Con la parificazione dei titoli, l’apertura di nuovi corsi “civili”, la possibilità di restare fuori dal sistema burocratico ormai ossessivo dell’università italiana e dalla trasformazione mondiale del sistema universitario in prodotto di mercato – ben illustrato da un recente dibattito condotto da Lorenzo Ornaghi su Lisander – queste università potrebbero essere effettivamente competitive, se fossero dotate di investimenti adeguati per centri di ricerca e docenti. Anche in questo caso, occorrono persone con visione, che non so quanto e come siano presenti nelle varie fondazioni, ma la possibilità di un spazio nuovo esiste.
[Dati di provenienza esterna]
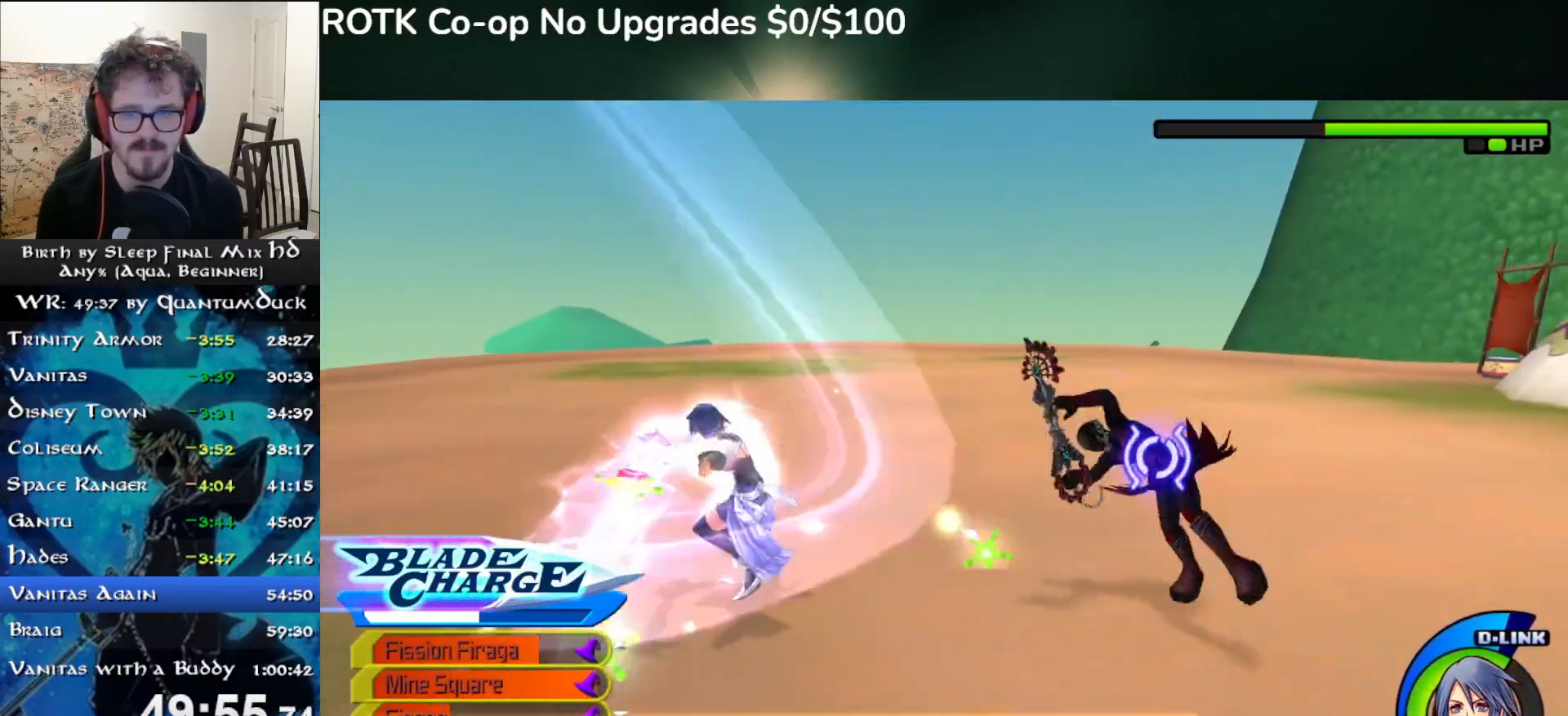
{"dt_ms": 500, "buttons": [], "left_stick": "right", "right_stick": "center", "events": [[100, "CIRCLE", "up"], [150, "CIRCLE", "down"], [267, "CIRCLE", "up"], [483, "left_stick", "right"]]}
A prescindere dal destino di queste università, però, vale la pena trattenere un pensiero più generale. Le università occidentali nascono da un’idea essenziale del cristianesimo che aveva messo in luce Benedetto XVI in un celebre discorso: il cristianesimo si rivolge alla ragione perché convinto di proporre verità universali, che possono essere sottoposte a studio e verifica, e che non hanno paura di confrontarsi e contaminarsi con l’intero sapere umano. Ciò vale non solo per il cattolicesimo. Per esempio, le grandi università americane, a cominciare dalla Harvard University, sono nate da scuole di teologia delle varie chiese riformate. Quando il cristianesimo perde questa pretesa veritativa diventa una setta come le molte altre che ci sono in giro per il mondo.
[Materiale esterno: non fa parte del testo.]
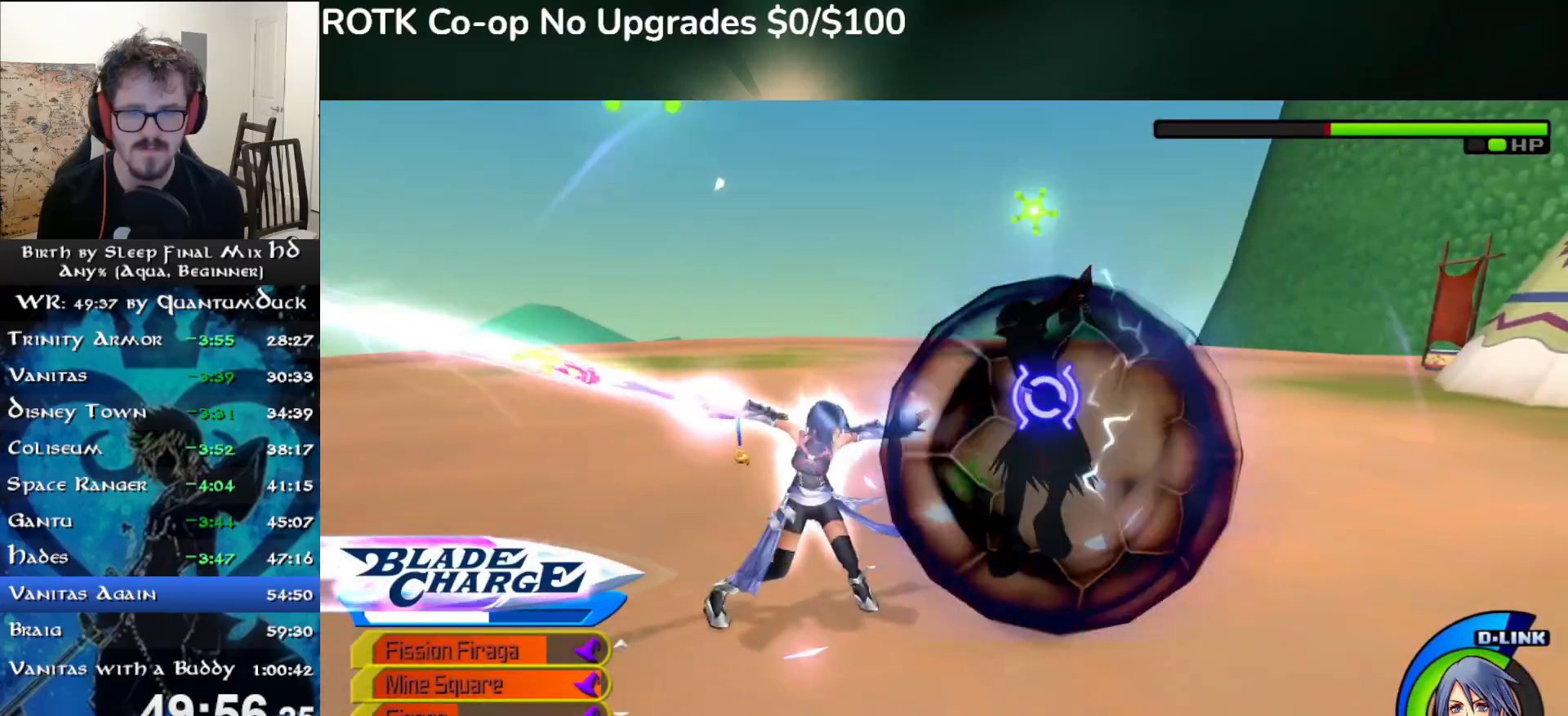
{"dt_ms": 500, "buttons": [], "left_stick": "right", "right_stick": "center", "events": [[17, "right_stick", "right"], [83, "left_stick", "up-right"], [200, "right_stick", "center"], [217, "SQUARE", "down"], [317, "SQUARE", "up"], [383, "SQUARE", "down"], [450, "left_stick", "right"], [483, "SQUARE", "up"]]}
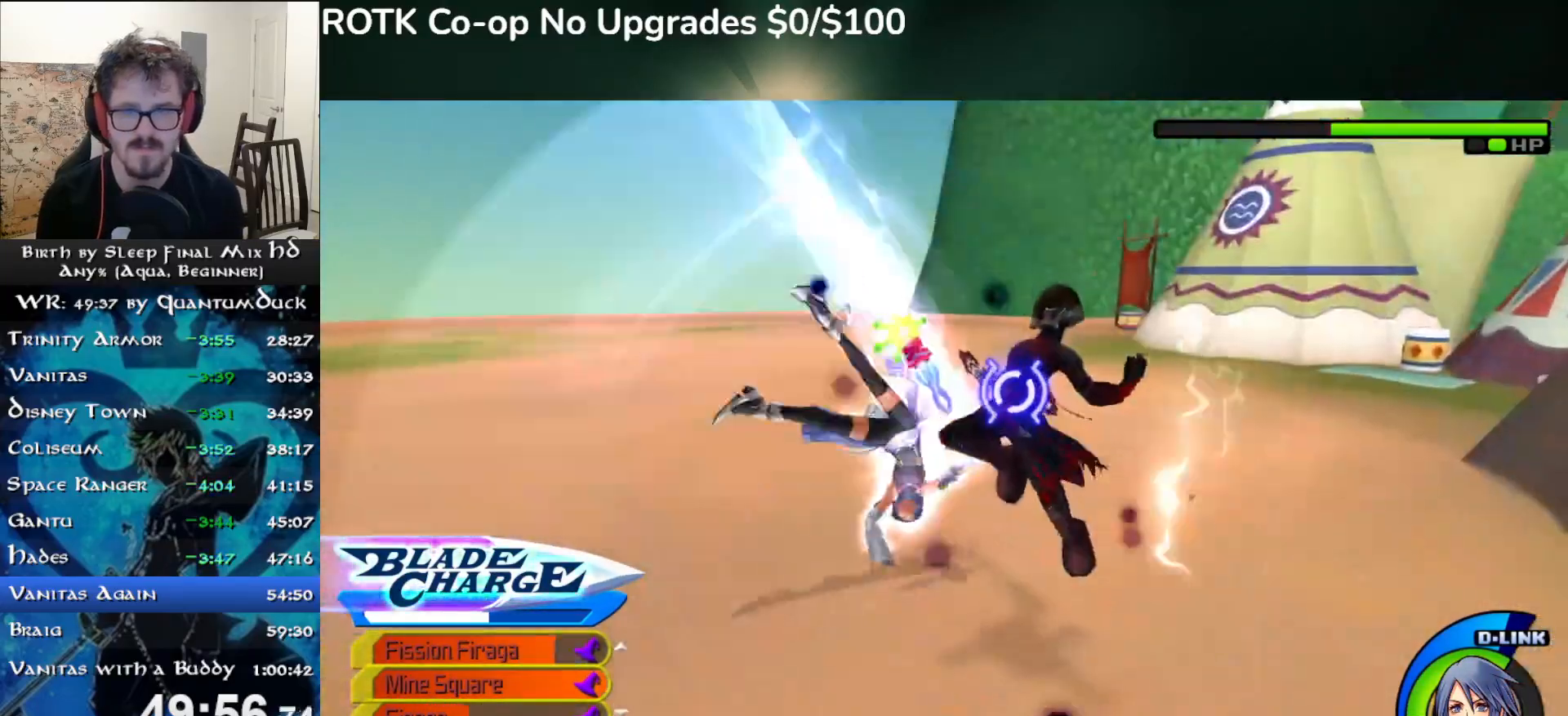
{"dt_ms": 500, "buttons": ["TRIANGLE"], "left_stick": "down-left", "right_stick": "center", "events": [[133, "left_stick", "up-right"], [200, "right_stick", "left"], [283, "left_stick", "down-left"], [317, "TRIANGLE", "down"], [417, "TRIANGLE", "up"], [483, "right_stick", "center"], [500, "TRIANGLE", "down"]]}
Una setta, al contrario di quanto detto, considera che il suo discorso, sempre interno e autoreferenziale, sia comunicabile solo a chi “fa la medesima esperienza” e non possa dunque essere oggetto di valutazione e di studio, men che meno luce per altri saperi o confronto con le vicende del mondo. In un discorso settario, i cui registri interni ed esterni sono molto distanti, ogni domanda o dubbio o critica è considerato sospetto, ogni discussione un pericolo, ogni confronto pubblico un tradimento. Le sette non creano università né centri di ricerca o di studio aperti a tutti.
Ecco, dunque, il pensiero che mi veniva alla fine di questo giro. Ben vengano le università dei mondi legati alla religione: sono la nostra garanzia che queste preziose esperienze umane non si trasformino in sette e continuino invece a parlare, con logica, a tutti.